## Loading required package: dplyr
##
## Attaching package: 'dplyr'
## The following objects are masked from 'package:stats':
##
## filter, lag
## The following objects are masked from 'package:base':
##
## intersect, setdiff, setequal, union
## Loading required package: ggplot2
For the purpose of this assignment, I will be assigning numbers to the attendance numbers, representing the week number that the corresponding data point was collected. The first week that the attendance was counted is week 1, and the last data point is week 209.
head(church.tseries)
## year month worship
## 1 1993 1 336
## 2 1993 1 264
## 3 1993 1 382
## 4 1993 1 325
## 5 1993 1 346
## 6 1993 2 464
church.data<-data.frame(
Week = 1:209,
Attendance = church.tseries$worship
)
head(church.data)
## Week Attendance
## 1 1 336
## 2 2 264
## 3 3 382
## 4 4 325
## 5 5 346
## 6 6 464
ggplot(church.data, aes(Week, Attendance)) +
geom_point() +
labs(title = "Weekly Worship Attendance", subtitle="from January 1993 to December 1996")
church.data <- mutate(church.data, smooth.3RS3R.twice = as.vector(smooth(Attendance, kind="3RS3R", twiceit=TRUE)))
church.data <- mutate(church.data,
FinalRough = Attendance - smooth.3RS3R.twice)
head(church.data)
## Week Attendance smooth.3RS3R.twice FinalRough
## 1 1 336 336 0
## 2 2 264 336 -72
## 3 3 382 336 46
## 4 4 325 346 -21
## 5 5 346 346 0
## 6 6 464 346 118
ggplot(church.data, aes(Week, Attendance)) +
geom_point() +
geom_line(aes(Week, smooth.3RS3R.twice), color="red")
Based on the smooth curve, the worship attendance numbers seem to
increase and decrease in cycles. This makes me believe there may be
certain times of the year where attendance increases or decreases.
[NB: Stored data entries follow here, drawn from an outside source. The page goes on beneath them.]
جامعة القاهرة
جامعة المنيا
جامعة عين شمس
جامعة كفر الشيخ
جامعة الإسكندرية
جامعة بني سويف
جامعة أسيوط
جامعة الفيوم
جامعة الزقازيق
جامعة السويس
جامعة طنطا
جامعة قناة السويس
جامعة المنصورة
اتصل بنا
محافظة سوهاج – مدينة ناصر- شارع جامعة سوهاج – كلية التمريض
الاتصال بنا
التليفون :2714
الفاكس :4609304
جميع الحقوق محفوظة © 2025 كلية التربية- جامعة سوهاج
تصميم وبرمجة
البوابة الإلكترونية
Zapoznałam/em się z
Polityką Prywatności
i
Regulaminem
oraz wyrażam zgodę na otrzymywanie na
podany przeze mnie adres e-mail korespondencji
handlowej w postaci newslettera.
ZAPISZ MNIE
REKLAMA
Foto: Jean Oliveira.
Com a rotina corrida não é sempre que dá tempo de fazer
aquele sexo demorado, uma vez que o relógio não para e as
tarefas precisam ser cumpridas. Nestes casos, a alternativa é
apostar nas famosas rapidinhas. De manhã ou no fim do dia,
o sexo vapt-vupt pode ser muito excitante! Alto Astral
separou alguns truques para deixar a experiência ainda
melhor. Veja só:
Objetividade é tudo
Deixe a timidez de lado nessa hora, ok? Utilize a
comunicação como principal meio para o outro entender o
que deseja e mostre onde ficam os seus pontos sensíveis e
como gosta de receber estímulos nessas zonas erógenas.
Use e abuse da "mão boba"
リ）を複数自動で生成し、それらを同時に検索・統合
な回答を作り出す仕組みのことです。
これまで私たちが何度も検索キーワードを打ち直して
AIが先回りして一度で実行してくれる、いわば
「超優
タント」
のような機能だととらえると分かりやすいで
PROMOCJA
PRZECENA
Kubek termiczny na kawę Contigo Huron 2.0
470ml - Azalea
Despite the peaks and valleys, the attendance overall seems to be
trending slightly upward.
ggplot(church.data, aes(Week, FinalRough)) +
geom_point() +
geom_hline(yintercept=0, color="blue")
Similar to the graph of the smooth curve, the rough values seem to be
somewhat oscillating between negative and positive values. There is a
group of three extreme low rough values just after week 100, which may
indicate some major event that would make attendance decrease for a few
weeks.
church.data <- mutate(church.data, RoughSize = abs(FinalRough))
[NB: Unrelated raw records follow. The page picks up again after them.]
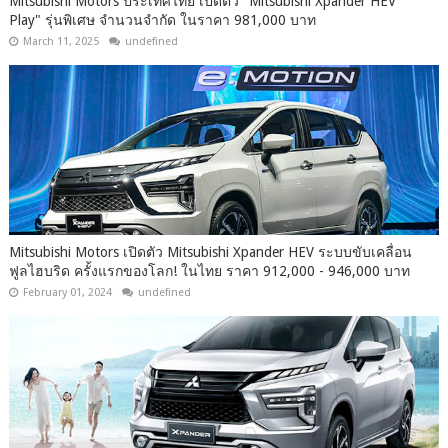
Mitsubishi Motors ประเทศไทย เปิดตัว "Mitsubishi Xpander HEV
Play" รุ่นพิเศษ จำนวนจำกัด ในราคา 981,000 บาท
March 11, 2025
undefined
Mitsubishi Motors เปิดตัว Mitsubishi Xpander HEV ระบบขับเคลื่อน
ฟูลไฮบริด ครั้งแรกของโลก! ในไทย ราคา 912,000 - 946,000 บาท
February 01, 2024
undefined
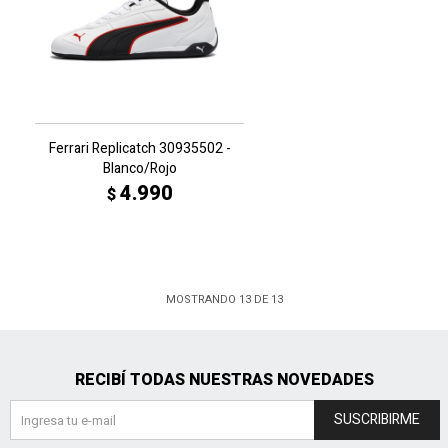
Ferrari Replicatch 30935502 -
Blanco/Rojo
4.990
$
MOSTRANDO
13
DE
13
RECIBÍ TODAS NUESTRAS NOVEDADES
SUSCRIBIRME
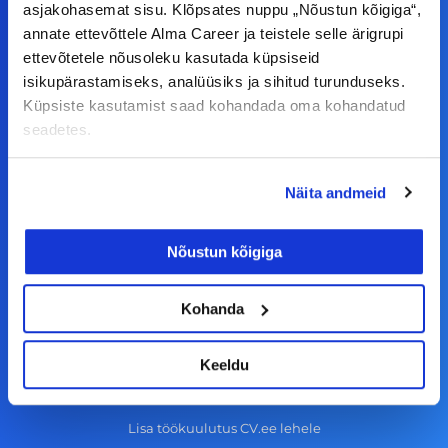
asjakohasemat sisu. Klõpsates nuppu „Nõustun kõigiga“,
F
I
L
Y
annate ettevõttele Alma Career ja teistele selle ärigrupi
a
n
i
o
ettevõtetele nõusoleku kasutada küpsiseid
isikupärastamiseks, analüüsiks ja sihitud turunduseks.
c
s
n
u
Küpsiste kasutamist saad kohandada oma kohandatud
© Alma Career Estonia OÜ
e
t
k
t
seadetes.
b
a
e
u
o
g
d
b
Tööotsijale
Näita andmeid
o
r
i
e
k
a
n
Tööpakkumised
Nõustun kõigiga
-
m
Aktiveeri tööpakkumiste teavitus
f
KKK
Kohanda
Kasutustingimused
Keeldu
Tööandjale
Lisa töökuulutus CV.ee lehele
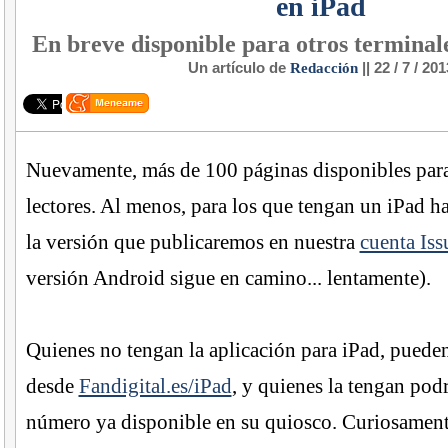
en iPad
En breve disponible para otros terminale
Un artículo de
Redacción
|| 22 / 7 / 201
Nuevamente, más de 100 páginas disponibles para
lectores. Al menos, para los que tengan un iPad ha
la versión que publicaremos en nuestra
cuenta Iss
versión Android sigue en camino... lentamente).
Quienes no tengan la aplicación para iPad, puede
desde
Fandigital.es/iPad
, y quienes la tengan pod
número ya disponible en su quiosco. Curiosament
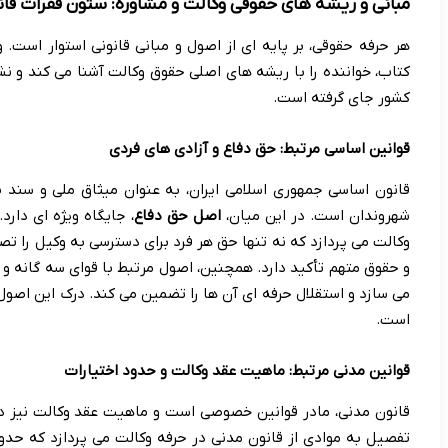
مبانی و ریشه های حقوقی وکالت و مشاوره: ستون فقرات قان
هر حرفه حقوقی، بر پایه ای از اصول و مبانی قانونی استوار است.
کتاب، خواننده را با ریشه های اصلی حقوق وکالت آشنا می کند و 
کشور جای گرفته است.
قوانین اساسی مرتبط: حق دفاع و آزادی های فردی
قانون اساسی جمهوری اسلامی ایران، به عنوان میثاق ملی و سند 
شهروندان است. در این میان،
اصل حق دفاع
، جایگاه ویژه ای دار
وکالت می پردازد که نه تنها حق هر فرد برای دسترسی به وکیل را تصر
و حقوق متهم تأکید دارد. همچنین، اصول مرتبط با قوای سه گانه و
می سازد و استقلال حرفه ای آن ها را تضمین می کند. درک این اصول
است.
قوانین مدنی مرتبط: ماهیت عقد وکالت و حدود اختیارات
قانون مدنی، مادر قوانین خصوصی است و ماهیت عقد وکالت نیز د
تفصیل به موادی از قانون مدنی در حرفه وکالت می پردازد که حدود 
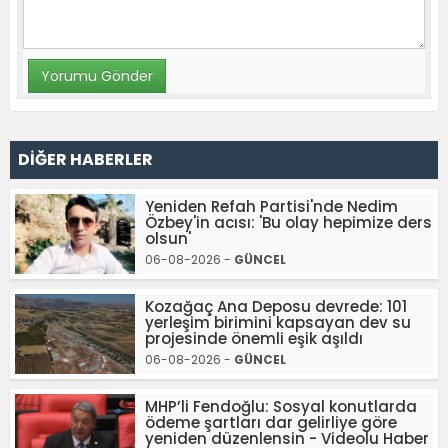
DİĞER HABERLER
Yeniden Refah Partisi'nde Nedim
Özbey'in acısı: 'Bu olay hepimize ders
olsun'
06-08-2026 -
GÜNCEL
Kozağaç Ana Deposu devrede: 101
yerleşim birimini kapsayan dev su
projesinde önemli eşik aşıldı
06-08-2026 -
GÜNCEL
MHP’li Fendoğlu: Sosyal konutlarda
ödeme şartları dar gelirliye göre
yeniden düzenlensin - Videolu Haber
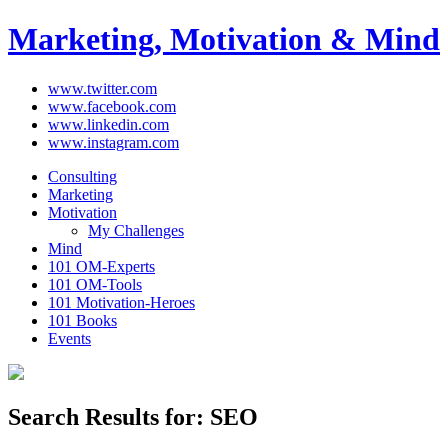
Marketing, Motivation & Mind
www.twitter.com
www.facebook.com
www.linkedin.com
www.instagram.com
Consulting
Marketing
Motivation
My Challenges
Mind
101 OM-Experts
101 OM-Tools
101 Motivation-Heroes
101 Books
Events
Search Results for:
SEO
stem.leaf(church.data$RoughSize, m=2)
## 1 | 2: represents 12
## leaf unit: 1
## n: 209
## 89 0* | 00000000000000000000000000000000000000000000000000000000000000000000000000001111222223334
## (18) 0. | 566667777888888999
## 102 1* | 001112223344444
## 87 1. | 55566677789
## 76 2* | 000133
## 70 2. | 555566679
## 61 3* | 01133333444
## 50 3. | 5799
## 46 4* | 012234444
## 37 4. | 5667789
## 30 5* | 14
## 28 5. | 56678
## 23 6* | 11113
## 18 6. | 66
## 16 7* | 24
## 7. |
## 14 8* | 0
## HI: 87 94 97 104 115 117 118 126 131 137 160 164 211
fivenum(church.data$RoughSize)
## [1] 0 0 9 34 211
lval(church.data$RoughSize)
## depth lo hi mids spreads
## M 105.0 9 9.0 9.00 0.0
## H 53.0 0 34.0 17.00 34.0
## E 27.0 0 56.0 28.00 56.0
## D 14.0 0 80.0 40.00 80.0
## C 7.5 0 117.5 58.75 117.5
## B 4.0 0 137.0 68.50 137.0
## A 2.5 0 162.0 81.00 162.0
## Z 1.0 0 211.0 105.50 211.0
Using the five-number summary, we see the rough sizes have \(F_L=0\) and \(F_U=34\). Using these values, we can the fences for outliers: \[dF=34; STEP=1.5(34)=51\] Because \(F_L=0\) and all rough sizes are non-negative, we only need to calculate upper fence values: \[fence_{upper}=34+51=85\\FENCE_{upper}=34+2(51)=136\] We have mild outliers of 87 (week 111), 94 (week 74), 97 (week 66), 104 (week 171), 115 (week 15), 117 (week 169), 118 (week 6), 126 (week 103), and 131 (week 52). We have extreme outliers of 137 (week 120), 160 (week 105), 164 (week 104), 211 (week 108).